И когда Таня спросила, сыграть ли ей что-нибудь, Ксения только слабо кивнула.
— Сегодня непременно что-то веселое! — решила Таня, и заиграла, и запела задорно:
Спой нам, ветер, про чащи лесные,
Про звериный запутанный след,
Про шорохи ночные,
Про мускулы стальные,
Про радость боевых побед!
Ксения смахнула слезу — чистые, юные, почти дети, неисправимые идеалисты, что-то вас ждет дальше?
На следующее утро Ксения провожала уже Таню.
— Только до моста, мам, дальше не надо, — попросила Таня. — А то я не выдержу — плакать начну. А мне нельзя.
Они вышли на набережную. Верный Олег ждал у моста.
Ксения смотрела на их чистые, юношеские лица и от боли и растерянности не знала, что им сказать. А ведь надо было что-то сказать, надо.
— Олег, приезжайте к нам на дачу, — растерянно промолвила Ксения, — потом, когда… — Она сбилась и замолчала.
Олег, невысокий, щуплый, тоже уже, как и Таня, одетый в военную форму, улыбнулся и пожал Ксении руку:
— Спасибо за приглашение! Я обязательно приеду!
Таня обняла мать на прощание, и они с Олегом пошли.
Ксения перекрестила их вслед. Вцепившись в ограду моста, она смотрела, как дети уходят. На середине моста Олег обернулся и помахал ей.
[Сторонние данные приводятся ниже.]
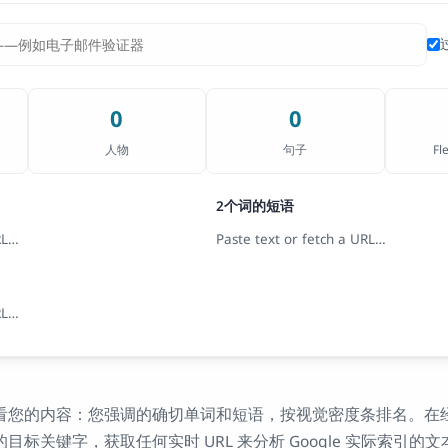
0
0
人物
句子
Fl
2个词的短语
RL…
Paste text or fetch a URL…
RL…
您的内容：您强调的确切单词和短语，按视觉密度条排名。在经过验证
标关键字，获取任何实时 URL 来分析 Google 实际索引的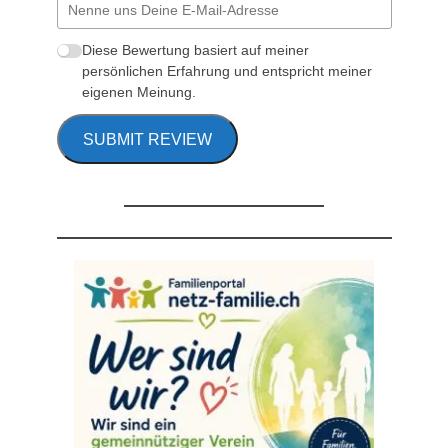
Diese Bewertung basiert auf meiner
persönlichen Erfahrung und entspricht meiner
eigenen Meinung.
SUBMIT REVIEW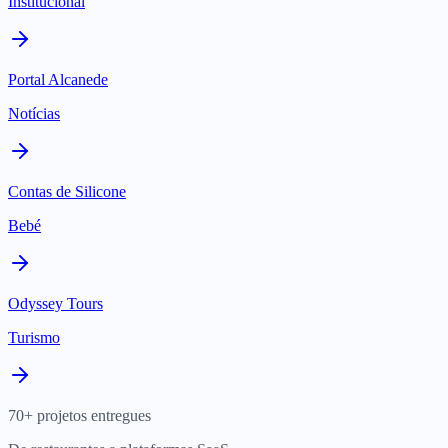
Institucional
Portal Alcanede
Notícias
Contas de Silicone
Bebé
Odyssey Tours
Turismo
70+ projetos entregues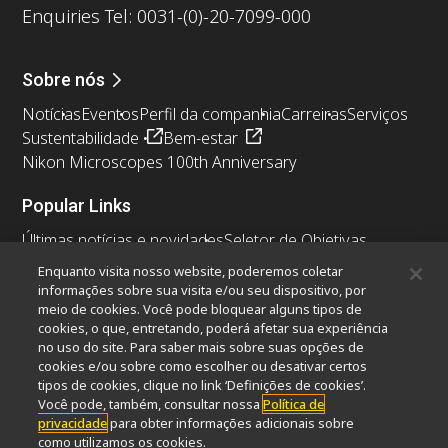
Enquiries Tel: 0031-(0)-20-7099-000
Sobre nós
Notícias
Eventos
Perfil da companhia
Carreiras
Serviços
Sustentabilidade
Bem-estar
Nikon Microscopes 100th Anniversary
Popular Links
Últimas notícias e novidades
Seletor de Objetivas
Resolution Calculator
PubScope
OEM
Enquanto visita nosso website, poderemos coletar
Nikon Small World
MicroscopyU
informações sobre sua visita e/ou seu dispositivo, por
meio de cookies. Você pode bloquear alguns tipos de
cookies, o que, entretando, poderá afetar sua experiência
Outros produtos Nikon
no uso do site. Para saber mais sobre suas opções de
Produtos de imagem
cookies e/ou sobre como escolher ou desativar certos
tipos de cookies, clique no link ‘Definições de cookies’.
Microscopia industriais e Metrologia
Você pode, também, consultar nossa
Política de
Sistemas de litografia semicondutores
privacidade
para obter informações adicionais sobre
Sistemas de litografia FPD
como utilizamos os cookies.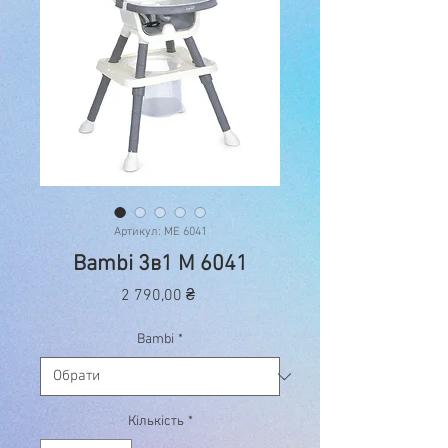
Артикул: ME 6041
Bambi 3в1 M 6041
Ціна
2 790,00 ₴
Bambi
*
Кількість
*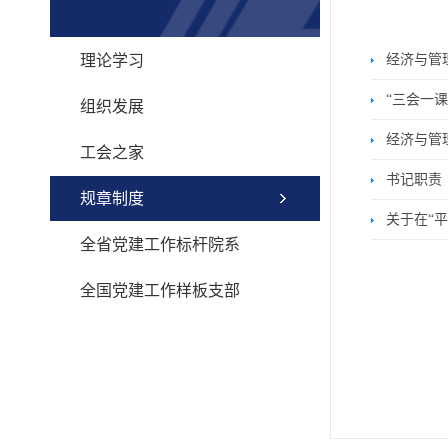
理论学习
经济与管
“三会一课
组织发展
经济与管
工会之家
书记职责
规章制度
关于在“
全省党建工作标杆院系
全国党建工作样板支部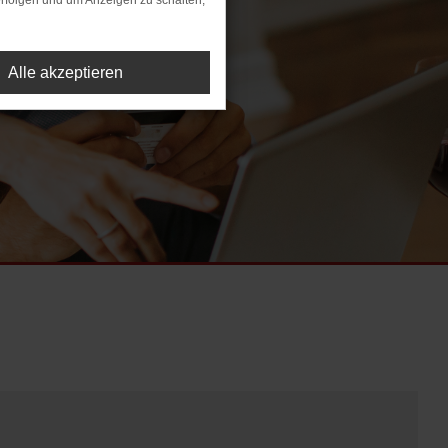
rfolgen und um Anzeigen zu schalten,
Alle akzeptieren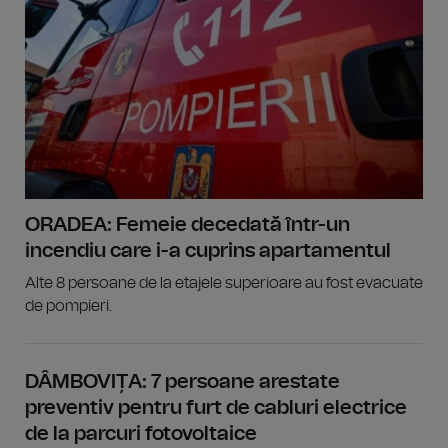
ORADEA: Femeie decedată într-un
incendiu care i-a cuprins apartamentul
Alte 8 persoane de la etajele superioare au fost evacuate
de pompieri.
DÂMBOVIȚA: 7 persoane arestate
preventiv pentru furt de cabluri electrice
de la parcuri fotovoltaice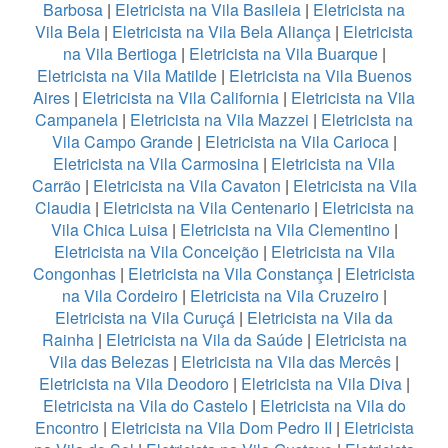
Barbosa
|
Eletricista na Vila Basileia
|
Eletricista na
Vila Bela
|
Eletricista na Vila Bela Aliança
|
Eletricista
na Vila Bertioga
|
Eletricista na Vila Buarque
|
Eletricista na Vila Matilde
|
Eletricista na Vila Buenos
Aires
|
Eletricista na Vila California
|
Eletricista na Vila
Campanela
|
Eletricista na Vila Mazzei
|
Eletricista na
Vila Campo Grande
|
Eletricista na Vila Carioca
|
Eletricista na Vila Carmosina
|
Eletricista na Vila
Carrão
|
Eletricista na Vila Cavaton
|
Eletricista na Vila
Claudia
|
Eletricista na Vila Centenario
|
Eletricista na
Vila Chica Luisa
|
Eletricista na Vila Clementino
|
Eletricista na Vila Conceição
|
Eletricista na Vila
Congonhas
|
Eletricista na Vila Constança
|
Eletricista
na Vila Cordeiro
|
Eletricista na Vila Cruzeiro
|
Eletricista na Vila Curuçá
|
Eletricista na Vila da
Rainha
|
Eletricista na Vila da Saúde
|
Eletricista na
Vila das Belezas
|
Eletricista na Vila das Mercês
|
Eletricista na Vila Deodoro
|
Eletricista na Vila Diva
|
Eletricista na Vila do Castelo
|
Eletricista na Vila do
Encontro
|
Eletricista na Vila Dom Pedro II
|
Eletricista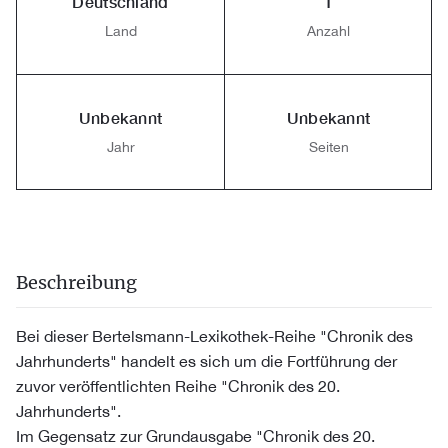
Deutschland
1
Land
Anzahl
Unbekannt
Unbekannt
Jahr
Seiten
Beschreibung
Bei dieser Bertelsmann-Lexikothek-Reihe "Chronik des
Jahrhunderts" handelt es sich um die Fortführung der
zuvor veröffentlichten Reihe "Chronik des 20.
Jahrhunderts".
Im Gegensatz zur Grundausgabe "Chronik des 20.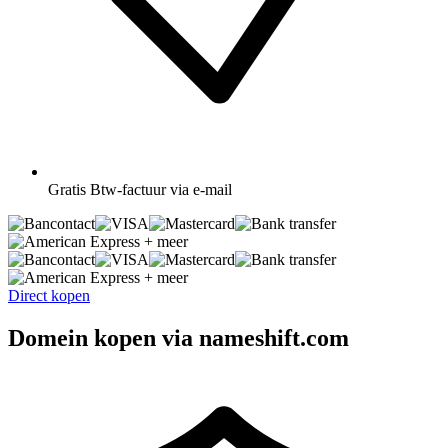
Gratis
Btw-factuur via e-mail
+ meer
+ meer
Direct kopen
Domein kopen via nameshift.com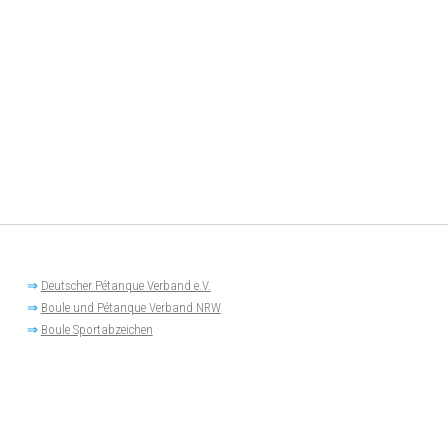
⇒
Deutscher Pétanque Verband e.V.
⇒
Boule und Pétanque Verband NRW
⇒
Boule Sportabzeichen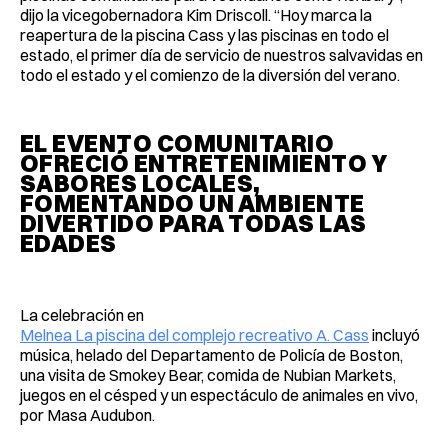
dijo la vicegobernadora Kim Driscoll. “Hoy marca la
reapertura de la piscina Cass y las piscinas en todo el
estado, el primer día de servicio de nuestros salvavidas en
todo el estado y el comienzo de la diversión del verano.
EL EVENTO COMUNITARIO
OFRECIÓ ENTRETENIMIENTO Y
SABORES LOCALES,
FOMENTANDO UN AMBIENTE
DIVERTIDO PARA TODAS LAS
EDADES
La celebración en
Melnea La piscina del complejo recreativo A. Cass
incluyó
música, helado del Departamento de Policía de Boston,
una visita de Smokey Bear, comida de Nubian Markets,
juegos en el césped y un espectáculo de animales en vivo,
por Masa Audubon.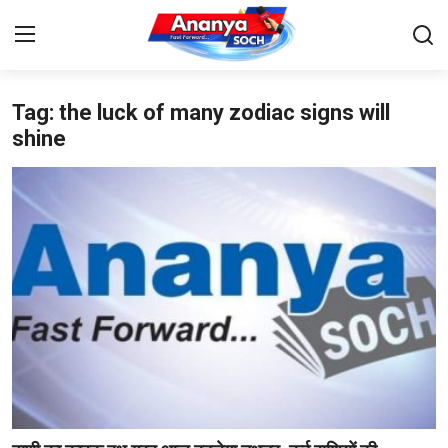
Tag: the luck of many zodiac signs will
Home
shine
Contact
About Us
देश
बिज़नेस
राजनीति
मनोरंजन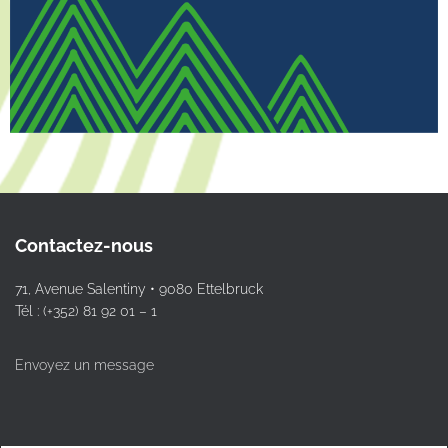
Contactez-nous
71, Avenue Salentiny • 9080 Ettelbruck
Tél : (+352) 81 92 01 – 1
Envoyez un message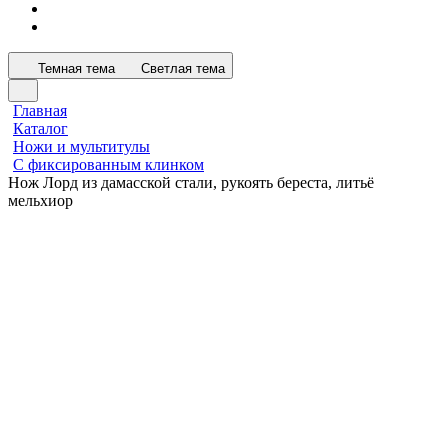
Темная тема
Светлая тема
Главная
Каталог
Ножи и мультитулы
С фиксированным клинком
Нож Лорд из дамасской стали, рукоять береста, литьё
мельхиор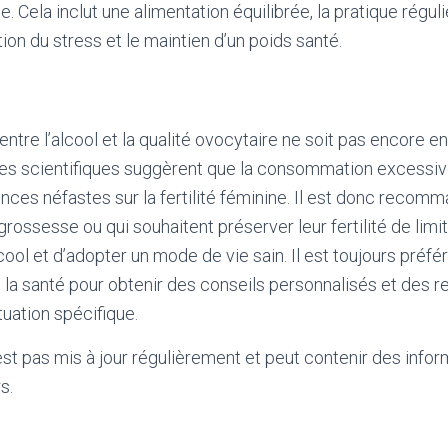
ale. Cela inclut une alimentation équilibrée, la pratique régu
ion du stress et le maintien d’un poids santé.
 entre l’alcool et la qualité ovocytaire ne soit pas encore 
es scientifiques suggèrent que la consommation excessive
nces néfastes sur la fertilité féminine. Il est donc reco
rossesse ou qui souhaitent préserver leur fertilité de limit
ol et d’adopter un mode de vie sain. Il est toujours préfé
e la santé pour obtenir des conseils personnalisés et des
tuation spécifique.
'est pas mis à jour régulièrement et peut contenir
des infor
s.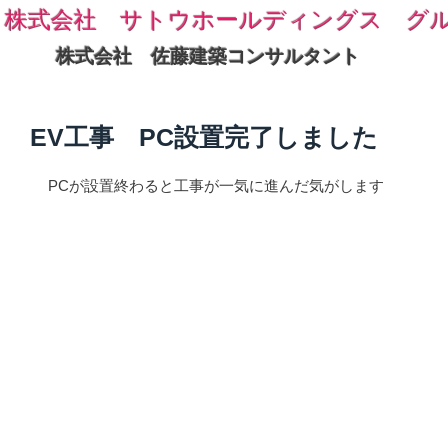
株式会社 サトウホールディングス グ
株式会社 佐藤建築コンサルタント
EV工事 PC設置完了しました
PCが設置終わると工事が一気に進んだ気がします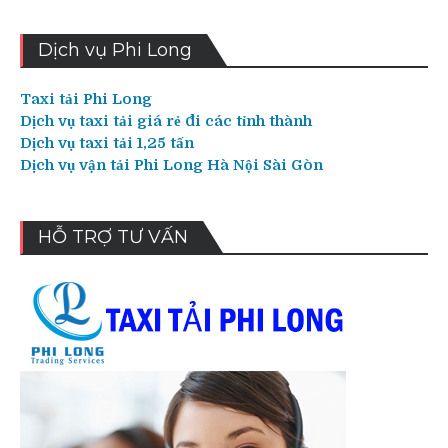
Dịch vụ Phi Long
Taxi tải Phi Long
Dịch vụ taxi tải giá rẻ đi các tỉnh thành
Dịch vụ taxi tải 1,25 tấn
Dịch vụ vận tải Phi Long Hà Nội Sài Gòn
HỖ TRỢ TƯ VẤN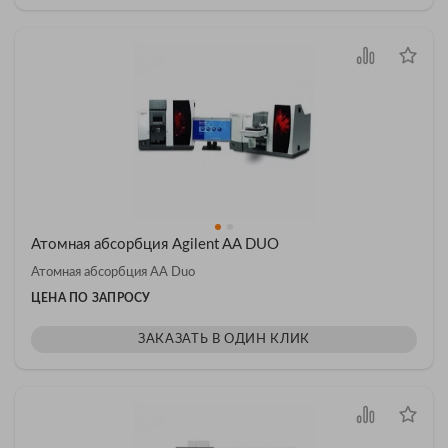
Атомная абсорбция Agilent AA DUO
Атомная абсорбция AA Duo
ЦЕНА ПО ЗАПРОСУ
ЗАКАЗАТЬ В ОДИН КЛИК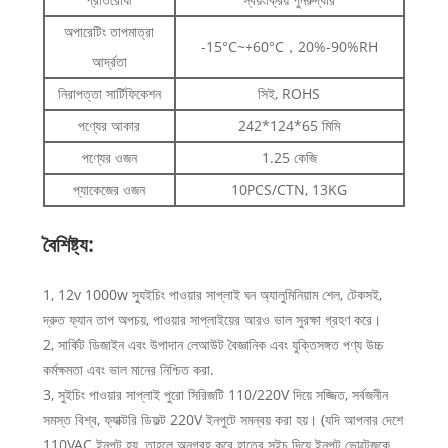
অপারেটিং তাপমাত্রা
-15°C~+60°C，20%-90%RH
আর্দ্রতা
নিরাপত্তা সার্টিফিকেশন
সিই, ROHS
পণ্যের আকার
242*124*65 মিমি
পণ্যের ওজন
1.25 কেজি
প্যাকেজের ওজন
10PCS/CTN, 13KG
বৈশিষ্ট্য:
1, 12v 1000w স্যুইচিং পাওয়ার সাপ্লাই ঘন অ্যালুমিনিয়াম শেল, টেকসই,
দ্রুত ফ্যান তাপ অপচয়, পাওয়ার সাপ্লাইয়ের আরও ভাল সুরক্ষা গ্রহণ করে।
2, সার্কিট ডিজাইন এবং উপাদান লেআউট বৈজ্ঞানিক এবং যুক্তিসঙ্গত পণ্য উচ্চ
কর্মক্ষমতা এবং ভাল মানের নিশ্চিত করা.
3, সুইচিং পাওয়ার সাপ্লাই পুরো সিরিজটি 110/220V দিয়ে সজ্জিত, সর্বজনীন
সমস্ত বিশ্ব, ফ্যাক্টরি ডিফল্ট 220V ইনপুটে সমন্বয় করা হয়। (যদি আপনার দেশে
110VAC ইনপুট হয়, তাহলে অনুগ্রহ করে হাতের সুইচ দিয়ে ইনপুট ভোল্টেজকে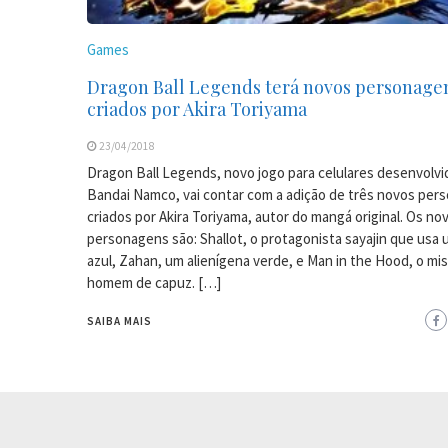
Games
Dragon Ball Legends terá novos personage
criados por Akira Toriyama
23/04/2018
Dragon Ball Legends, novo jogo para celulares desenvolvi
Bandai Namco, vai contar com a adição de três novos per
criados por Akira Toriyama, autor do mangá original. Os no
personagens são: Shallot, o protagonista sayajin que usa 
azul, Zahan, um alienígena verde, e Man in the Hood, o mi
homem de capuz. […]
SAIBA MAIS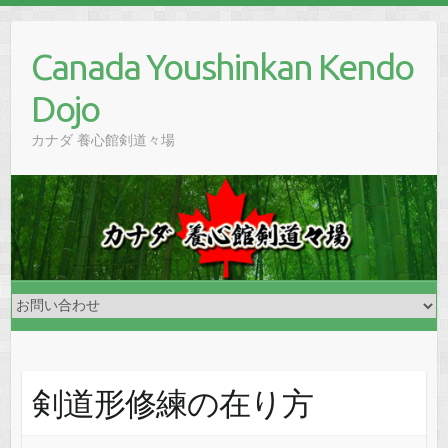
Skip
to
Canada Youshinkan Kendo
content
Dojo
カナダ 養心館剣道々場
剣道形修練の在り方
А вот Таня шла не оборачиваясь, и Ксения знала — почему; когда уходить так трудно, лучше не оглядываться.
Таня, Танечка… Ксения прошептала запоздалые слова, которые теперь уж ни Таня, ни этот мальчик не услышат, и проговорила куда-то внутрь себя, и вверх, кому-то, кто может и должен защитить: «Господи, спаси и сохрани! Верни их домой живыми!»